Mardlin went on trial before a jury in St. Clair County Circuit Court. Michigan State police Sgt. Michael Waite testified that he believed the fire was intentionally set in a love seat, as did David Stayer, a fire investigator hired by the firm that insured the home. No evidence of accelerants was found.
Prosecutors also presented evidence that Mardlin was behind in his mortgage payments and bills and that he had been involved in other fires that involved insurance claims. In 1994, his truck burned while he was fishing. In 2001, his van’s engine caught fire and burned his uninsured mobile home. In 2003, a van he drove for a carpet business caught fire, and in 2006, a blanket left on a kerosene heater in his home had ignited.
A defense fire expert, Robert Trenkle, testified that his investigation showed the fire started behind a couch, not on top of the loveseat. He said that he did not have sufficient time or money to conduct tests, but suspected the fire could have been caused by an outlet behind the couch. He said that further testing on the outlet should have been conducted.
Prior to trial, Mardlin’s attorney had requested that an electrical expert be appointed to examine the outlet and power cords in the room where the fire began, but the motion was denied.
The prosecution’s experts had not examined the outlet or cords because they believed the fire was set on top of the love seat.
On June 14, 2007, Mardlin was convicted of arson of a dwelling house and burning insured property. He was sentenced to three to 20 years in prison.

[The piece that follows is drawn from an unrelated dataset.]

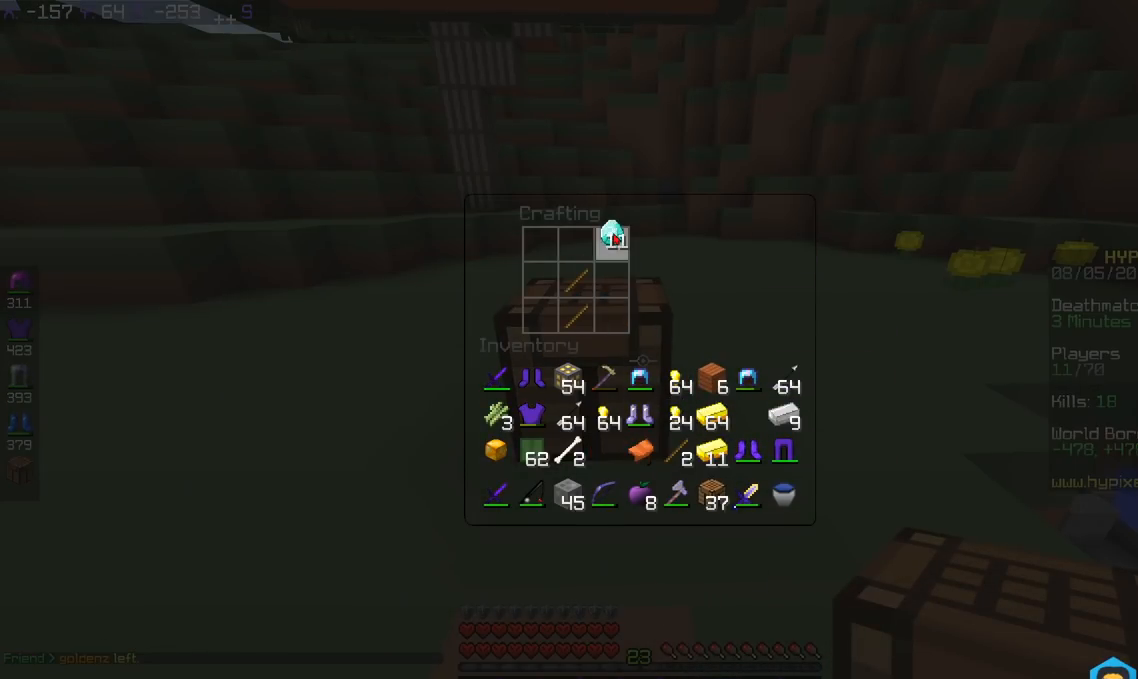
{"keys": [], "events": []}
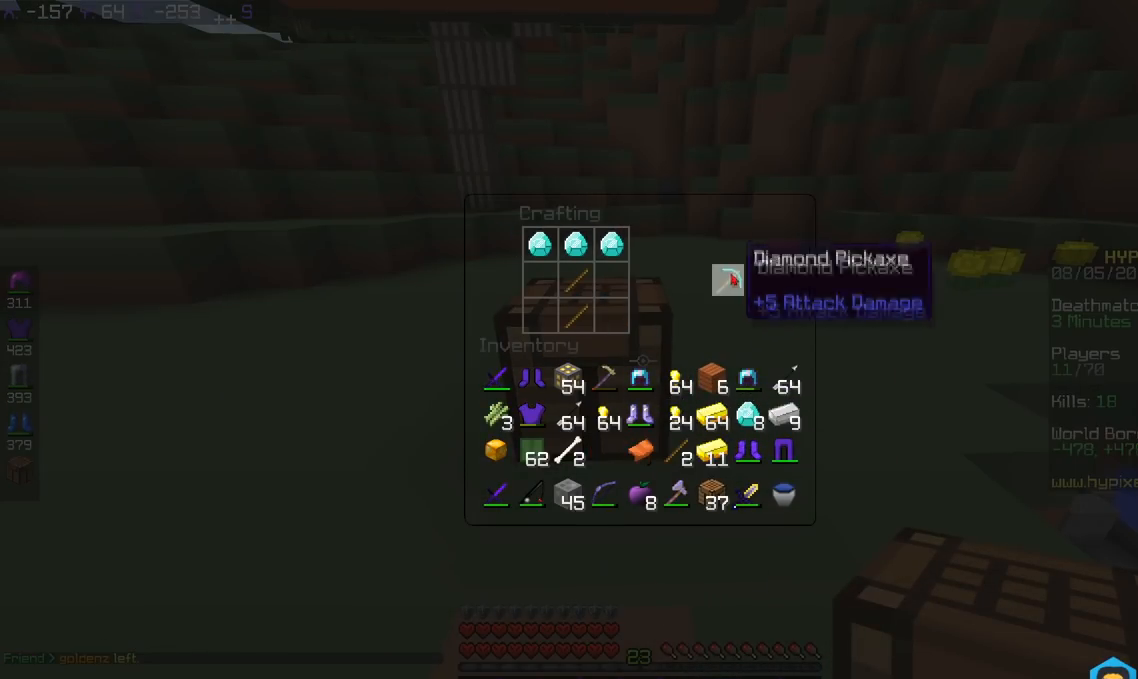
{"keys": [], "events": []}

Mardlin’s appellate attorney found an electrical expert who examined the outlet and cords free of charge. The expert concluded that the fire was caused by an electrical malfunction. The expert videotaped confirmatory testing that he said showed that a short in a cord leading from a power-strip created a significant heat source that, in turn, caused the outlet to overheat and ignite.
In 2008, the Michigan Court of Appeals remanded the case to the trial judge to hear a motion for a new trial based on the defense expert’s findings. The motion was denied.
In May 2009, the Michigan Court of Appeals reversed the conviction and ordered a new trial. The appeals court ruled that the evidence of the other fires had been improperly admitted into evidence. The court did not address Mardlin’s claim that an electrical expert should have been appointed to examine the outlet prior to trial.
In 2010, the Michigan Supreme Court reversed the appeals court ruling on the evidence of other fires and reinstated the conviction. However, the Supreme Court sent the case back to the appeals court to examine the claim relating to the electrical expert.
In December 2011, Mardlin was released from prison on parole.
In January 2012, the Michigan Court of Appeals set aside the conviction and ordered a new trial. The Court of Appeals ruled that the trial court erred when it refused to allow Mardlin’s attorney to present the testimony of the electrical expert. The Court held that the evidence ultimately developed by the expert retained by Mardlin’s appellate lawyer could have resulted in an acquittal.
On February 14, 2013, prosecutors dismissed the charges.